Opinion: Ga. lawmakers must put people first for an equitable recovery


In the wake of COVID-19, unprecedented levels of unemployment persist, weakness in health care infrastructure lingers and communities of color continue to face disparities as a result of years of systemic barriers to opportunity. Now that election cycle is over, amid political and racial rancor, Georgia lawmakers must choose a path that protects and secures the well-being of our democracy and its people. For the health of our state, we must ensure all Georgians can recover together.

Last year, state leaders responded to the pandemic by proposing historic cuts to Georgia’s budget instead of approving commonsense solutions to raise revenue. Faced with pressure from Georgians across the state, lawmakers walked back some of these proposals but still passed roughly $2.6 billion in cuts to state funding for programs and services that people rely on.

Credit: contributed

Credit: contributed

Although some of those cuts are being restored in the amended budget for this year, steep cuts remain. For example, K-12 public schools must operate with $393 million less to educate children in every Georgia community. Services for adults with developmental disabilities and our colleges and universities are dealing with steep budget cuts as well. Meanwhile there are no plans to tap the state reserves — the rainy day fund — that sit at an all-time high of $2.7 billion. Georgians believe it’s raining.

Because the needs are great, state leaders must identify new, equitable revenue sources and restore programs hurt by deep, harmful budget cuts. Georgia needs health care for families, not unchecked tax incentives for big corporations. Our safety net should focus on supporting Georgians with crucial assistance, not creating barriers that deny people the opportunity to meet their basic needs and economic well-being .

As the 2021 legislative session continues, the best way to support recovery is for Georgia lawmakers to pass policies and solutions that focus on people.

What do people-first solutions look like? One example is a state-level Earned Income Tax Credit (EITC), or Georgia Work Credit, which would reduce the amount of income tax owed by low- and middle-income families. EITCs are a proven tool that help boost health and economic outcomes for families.

Lawmakers can also provide additional money to school districts that educate students living in poverty by supporting HB 10. Georgia is one of only eight states in the U.S. that do not provide additional school funding to account for the disproportionate challenges poverty creates.

One clear key to Georgia’s recovery: championing anti-racist solutions that support Georgians of color. Prior to the pandemic, these communities already faced disproportionate barriers to quality education, economic security and more. People of color bore the brunt of the health and economic effects of COVID-19 and now, current unemployment data show that Black Georgians in particular are experiencing a slower recovery than white Georgians. That’s because Black Georgians are over-represented in industries facing economic hardship or that have not recovered yet. If we don’t target efforts, Georgians of color will not recover well. The General Assembly can influence this outcome.

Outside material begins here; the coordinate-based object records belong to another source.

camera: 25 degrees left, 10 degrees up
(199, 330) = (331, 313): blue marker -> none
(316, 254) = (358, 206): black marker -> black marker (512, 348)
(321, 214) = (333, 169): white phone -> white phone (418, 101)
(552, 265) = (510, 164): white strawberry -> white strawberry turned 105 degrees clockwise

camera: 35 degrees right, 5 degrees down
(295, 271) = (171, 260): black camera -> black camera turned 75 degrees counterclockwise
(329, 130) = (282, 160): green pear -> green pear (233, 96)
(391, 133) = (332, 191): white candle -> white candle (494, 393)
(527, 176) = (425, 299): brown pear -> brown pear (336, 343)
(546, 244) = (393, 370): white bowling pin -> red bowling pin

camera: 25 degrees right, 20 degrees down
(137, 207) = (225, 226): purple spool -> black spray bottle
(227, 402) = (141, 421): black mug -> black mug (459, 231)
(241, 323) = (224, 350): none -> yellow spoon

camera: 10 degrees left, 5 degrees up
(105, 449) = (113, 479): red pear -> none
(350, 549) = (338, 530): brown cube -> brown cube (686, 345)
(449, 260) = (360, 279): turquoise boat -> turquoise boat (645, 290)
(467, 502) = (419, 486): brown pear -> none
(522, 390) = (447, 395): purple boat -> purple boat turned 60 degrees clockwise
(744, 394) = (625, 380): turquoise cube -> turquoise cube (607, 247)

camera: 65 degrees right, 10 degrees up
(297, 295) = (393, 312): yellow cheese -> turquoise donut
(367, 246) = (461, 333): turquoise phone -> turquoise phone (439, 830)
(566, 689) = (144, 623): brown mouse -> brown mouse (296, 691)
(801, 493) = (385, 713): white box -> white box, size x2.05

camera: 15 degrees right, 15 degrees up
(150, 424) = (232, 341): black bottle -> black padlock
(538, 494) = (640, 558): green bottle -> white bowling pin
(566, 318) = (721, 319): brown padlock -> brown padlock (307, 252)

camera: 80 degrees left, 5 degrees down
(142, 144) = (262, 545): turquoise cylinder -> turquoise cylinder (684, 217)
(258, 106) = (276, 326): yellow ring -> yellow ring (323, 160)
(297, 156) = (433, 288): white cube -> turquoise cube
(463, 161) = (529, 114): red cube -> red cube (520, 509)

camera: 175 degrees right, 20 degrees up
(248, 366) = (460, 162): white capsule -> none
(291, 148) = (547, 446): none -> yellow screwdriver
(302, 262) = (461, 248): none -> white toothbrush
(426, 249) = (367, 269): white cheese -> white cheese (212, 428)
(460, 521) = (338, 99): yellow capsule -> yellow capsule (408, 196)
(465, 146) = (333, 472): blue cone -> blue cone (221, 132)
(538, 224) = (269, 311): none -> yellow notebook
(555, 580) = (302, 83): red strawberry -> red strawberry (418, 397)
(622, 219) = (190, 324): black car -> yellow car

In Georgia, aid programs like cash assistance, also known as Temporary Assistance for Needy Families (TANF), have been intentionally designed to prevent families of color in deep poverty from accessing and keeping aid. For example, the family cap, which bars families from receiving additional cash assistance for children born while their family already receives TANF, stems from erroneous, racist stereotypes like the “welfare queen.” Knocking down racist and classist barriers to safety net programs will help Georgia families recover and prosper.

The effects of COVID-19 are far from over. And the negative effects on Georgians and our economy remain unclear. What is clear from our recent statewide poll is the overwhelming support from Georgians who want leaders to choose people-first policies, including making college more affordable, increasing access to health care and more. The 2021 legislative session brings an opportunity for every Georgia lawmaker to act with uncompromising courage and boldness to protect the well-being of Georgians and prioritize an equitable recovery that puts people first.

Taifa Smith Butler is president and CEO, Georgia Budget and Policy Institute.